### Passage provided
---+---
Undead can also find themselves susceptible to the will of those well versed in necromantic magic. Necromancers hold a natural sway over members of the undead, and while those with more powerful or advanced enchantments are more capable of resisting their will, all undead run the risk of having their will be subsumed by a skilled necromancer. The only exemption to this rule are Liches, who use a phylactery to store their soul and are thus immune to outside influence. However, if a skilled enough necromancer obtains a Lich's phylactery, the Lich in question is entirely unable to resist commands. Undead can also find themselves particularly susceptible to corrosive damage, such as fire or acid.

Unfortunately, while undead themselves are essentially immortal, they are still creatures that rely upon magic, and magic is always a finite thing. Because of this, the most ancient forms of undead may find themselves occasionally having to refill their soul power through another sacrifice and a similar ritual to the one that raised them in the first place.

It is to be noted that Banshees and Wights are gender locked to Female and Male respectively, as while essentially be the same subspecies, they go by different names and are capable of different things. Banshees gain the typical Banshee scream, and can often achieve a form of mild levitation and hair manipulation, whilst Wights experience a rather significant increase in physical ability.



Undead are simultaneously both uncommon and a normal occurrence within the world of Arethil. Often found in their most basic, mindless forms, they are the staple use of necromancers for causing havoc or having servants, and can often be found in mass numbers. True, sentient undead, on the other hand, are few and far between, often the cause of overly ambitious or curious necromancers. Sentient undead are almost unheard of to the general populace, beyond tales of ghosts talking back to necromancers, and even to those magic casters who specialize in acts involving the dead they are considered something akin to a myth, a final goal, or a tragedy. A mastery of their art, but at the cost of one's life.


Little is really known about Undeath and those that suffer from it. For as long as the mortal races can remember, it has simply existed, a blight to some, a holy act to others. Within the records of each and every age there are mentions, almost all negative, of Undead activity, but nothing pointing to any sort of origin or specified cause. Because of this, the topic is divisive among different communities, however the majority see them as abominations. Unholy monsters that serve no other purpose than destruction and butchery, and should be purged the moment they are uncovered. Multiple orders, such as the Templars, dedicate themselves towards this goal and because of it the majority of undead capable of laying low within society do so, only exposing themselves when absolutely necessary. Those that are not capable of doing this live their lives secluded away, or constantly on the move, never settling down for fear of being destroyed. If there are undead 'communities', as unlikely as it would be given their scarcity, it is unknown to the rest of the world.
---+---
### Supplied records
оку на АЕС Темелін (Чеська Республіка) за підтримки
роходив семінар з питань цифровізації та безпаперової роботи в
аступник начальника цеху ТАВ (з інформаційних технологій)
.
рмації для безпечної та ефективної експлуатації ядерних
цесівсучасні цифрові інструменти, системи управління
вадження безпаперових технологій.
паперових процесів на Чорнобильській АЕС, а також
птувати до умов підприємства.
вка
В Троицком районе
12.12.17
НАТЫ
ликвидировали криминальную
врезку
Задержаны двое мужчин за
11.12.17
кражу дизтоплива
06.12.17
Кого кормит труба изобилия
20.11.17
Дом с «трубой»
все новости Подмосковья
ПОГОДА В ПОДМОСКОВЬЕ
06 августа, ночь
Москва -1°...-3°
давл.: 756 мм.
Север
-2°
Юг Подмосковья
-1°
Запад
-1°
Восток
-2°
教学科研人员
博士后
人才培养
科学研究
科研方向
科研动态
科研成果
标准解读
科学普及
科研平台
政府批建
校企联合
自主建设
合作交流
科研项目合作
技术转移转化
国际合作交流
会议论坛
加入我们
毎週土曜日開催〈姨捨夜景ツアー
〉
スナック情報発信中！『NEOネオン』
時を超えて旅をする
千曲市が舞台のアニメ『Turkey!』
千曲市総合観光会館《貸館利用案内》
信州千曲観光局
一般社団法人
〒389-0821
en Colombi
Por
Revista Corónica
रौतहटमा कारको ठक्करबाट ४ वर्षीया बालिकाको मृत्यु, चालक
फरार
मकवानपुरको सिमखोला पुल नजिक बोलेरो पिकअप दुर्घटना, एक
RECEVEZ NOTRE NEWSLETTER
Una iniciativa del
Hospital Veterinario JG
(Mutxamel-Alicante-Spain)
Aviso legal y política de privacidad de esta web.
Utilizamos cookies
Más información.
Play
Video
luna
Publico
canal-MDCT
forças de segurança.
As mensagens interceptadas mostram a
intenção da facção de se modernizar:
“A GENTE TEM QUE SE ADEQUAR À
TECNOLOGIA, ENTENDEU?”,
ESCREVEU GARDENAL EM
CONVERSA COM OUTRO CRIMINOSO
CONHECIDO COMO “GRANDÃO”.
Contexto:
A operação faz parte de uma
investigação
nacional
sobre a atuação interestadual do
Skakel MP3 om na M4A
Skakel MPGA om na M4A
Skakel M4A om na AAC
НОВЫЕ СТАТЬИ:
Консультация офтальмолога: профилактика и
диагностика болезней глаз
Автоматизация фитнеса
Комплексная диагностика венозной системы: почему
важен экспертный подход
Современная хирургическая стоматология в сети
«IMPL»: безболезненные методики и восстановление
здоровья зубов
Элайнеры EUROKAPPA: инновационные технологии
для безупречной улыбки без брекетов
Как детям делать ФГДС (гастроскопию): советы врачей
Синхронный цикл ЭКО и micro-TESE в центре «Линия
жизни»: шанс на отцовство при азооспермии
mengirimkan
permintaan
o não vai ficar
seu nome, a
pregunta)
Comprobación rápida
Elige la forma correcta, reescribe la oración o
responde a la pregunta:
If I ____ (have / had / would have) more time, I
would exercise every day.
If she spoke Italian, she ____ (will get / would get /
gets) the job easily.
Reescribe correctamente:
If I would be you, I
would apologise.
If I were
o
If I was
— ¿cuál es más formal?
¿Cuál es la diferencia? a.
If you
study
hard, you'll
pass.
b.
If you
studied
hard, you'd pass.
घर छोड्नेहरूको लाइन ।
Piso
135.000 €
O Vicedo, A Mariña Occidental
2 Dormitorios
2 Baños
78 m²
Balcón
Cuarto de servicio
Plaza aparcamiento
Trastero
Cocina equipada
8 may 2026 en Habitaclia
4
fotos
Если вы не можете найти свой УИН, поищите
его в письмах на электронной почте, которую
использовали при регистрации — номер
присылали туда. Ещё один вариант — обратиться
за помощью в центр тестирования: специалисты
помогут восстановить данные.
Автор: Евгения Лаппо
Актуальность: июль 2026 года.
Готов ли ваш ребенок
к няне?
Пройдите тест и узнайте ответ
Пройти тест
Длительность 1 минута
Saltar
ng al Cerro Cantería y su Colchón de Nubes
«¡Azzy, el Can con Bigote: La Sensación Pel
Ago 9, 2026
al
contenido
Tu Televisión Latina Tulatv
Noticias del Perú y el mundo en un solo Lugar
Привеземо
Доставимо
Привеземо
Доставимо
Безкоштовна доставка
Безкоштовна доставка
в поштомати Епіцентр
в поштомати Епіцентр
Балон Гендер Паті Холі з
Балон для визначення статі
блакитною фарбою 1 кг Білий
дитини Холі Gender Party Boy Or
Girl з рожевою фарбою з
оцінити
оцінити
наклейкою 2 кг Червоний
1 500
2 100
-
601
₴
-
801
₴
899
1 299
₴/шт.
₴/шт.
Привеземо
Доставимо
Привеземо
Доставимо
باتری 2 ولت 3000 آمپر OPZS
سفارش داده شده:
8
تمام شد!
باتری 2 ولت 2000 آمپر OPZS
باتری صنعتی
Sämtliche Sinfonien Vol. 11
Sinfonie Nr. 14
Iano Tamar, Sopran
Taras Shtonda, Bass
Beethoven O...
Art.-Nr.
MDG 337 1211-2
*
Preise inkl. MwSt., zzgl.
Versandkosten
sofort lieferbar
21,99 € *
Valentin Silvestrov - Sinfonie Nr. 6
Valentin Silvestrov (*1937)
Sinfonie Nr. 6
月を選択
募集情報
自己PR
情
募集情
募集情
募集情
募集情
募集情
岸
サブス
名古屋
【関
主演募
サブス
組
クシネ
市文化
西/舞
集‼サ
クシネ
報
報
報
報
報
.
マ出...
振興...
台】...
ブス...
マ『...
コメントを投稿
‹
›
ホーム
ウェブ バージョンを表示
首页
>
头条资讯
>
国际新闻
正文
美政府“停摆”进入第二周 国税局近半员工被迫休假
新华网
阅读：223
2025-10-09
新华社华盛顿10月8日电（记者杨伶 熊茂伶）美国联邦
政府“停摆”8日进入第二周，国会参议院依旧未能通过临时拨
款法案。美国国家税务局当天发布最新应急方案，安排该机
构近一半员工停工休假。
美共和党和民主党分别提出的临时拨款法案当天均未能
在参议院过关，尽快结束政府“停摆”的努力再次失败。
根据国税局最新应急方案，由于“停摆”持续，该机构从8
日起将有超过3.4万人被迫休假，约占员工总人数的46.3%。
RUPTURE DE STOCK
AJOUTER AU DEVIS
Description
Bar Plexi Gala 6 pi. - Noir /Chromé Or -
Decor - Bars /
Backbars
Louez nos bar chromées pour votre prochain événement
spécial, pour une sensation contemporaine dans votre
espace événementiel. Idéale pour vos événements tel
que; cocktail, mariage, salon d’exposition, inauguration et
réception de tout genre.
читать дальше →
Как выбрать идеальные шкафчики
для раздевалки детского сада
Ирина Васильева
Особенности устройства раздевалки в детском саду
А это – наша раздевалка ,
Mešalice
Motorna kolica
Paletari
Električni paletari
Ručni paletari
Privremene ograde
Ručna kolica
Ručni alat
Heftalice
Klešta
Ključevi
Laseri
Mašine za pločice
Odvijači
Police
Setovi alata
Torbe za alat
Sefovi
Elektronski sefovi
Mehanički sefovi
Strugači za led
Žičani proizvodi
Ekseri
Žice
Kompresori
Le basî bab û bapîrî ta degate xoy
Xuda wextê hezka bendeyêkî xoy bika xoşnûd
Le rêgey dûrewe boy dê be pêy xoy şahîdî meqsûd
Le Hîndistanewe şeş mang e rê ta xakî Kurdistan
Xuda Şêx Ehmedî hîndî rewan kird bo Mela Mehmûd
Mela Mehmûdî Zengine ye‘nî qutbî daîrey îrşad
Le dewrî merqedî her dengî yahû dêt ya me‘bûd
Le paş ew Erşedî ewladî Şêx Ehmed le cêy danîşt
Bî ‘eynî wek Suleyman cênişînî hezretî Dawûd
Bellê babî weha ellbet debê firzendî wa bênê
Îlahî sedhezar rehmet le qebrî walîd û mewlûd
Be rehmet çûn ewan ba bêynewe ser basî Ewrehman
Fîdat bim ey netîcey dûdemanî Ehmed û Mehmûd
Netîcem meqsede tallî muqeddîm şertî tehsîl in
---+---
### Request
From the passage on the undead, copy word for word everything from "Undead can also find themselves susceptible" down to "fire or acid.".

### Worked solution
Undead can also find themselves susceptible to the will of those well versed in necromantic magic. Necromancers hold a natural sway over members of the undead, and while those with more powerful or advanced enchantments are more capable of resisting their will, all undead run the risk of having their will be subsumed by a skilled necromancer. The only exemption to this rule are Liches, who use a phylactery to store their soul and are thus immune to outside influence. However, if a skilled enough necromancer obtains a Lich's phylactery, the Lich in question is entirely unable to resist commands. Undead can also find themselves particularly susceptible to corrosive damage, such as fire or acid.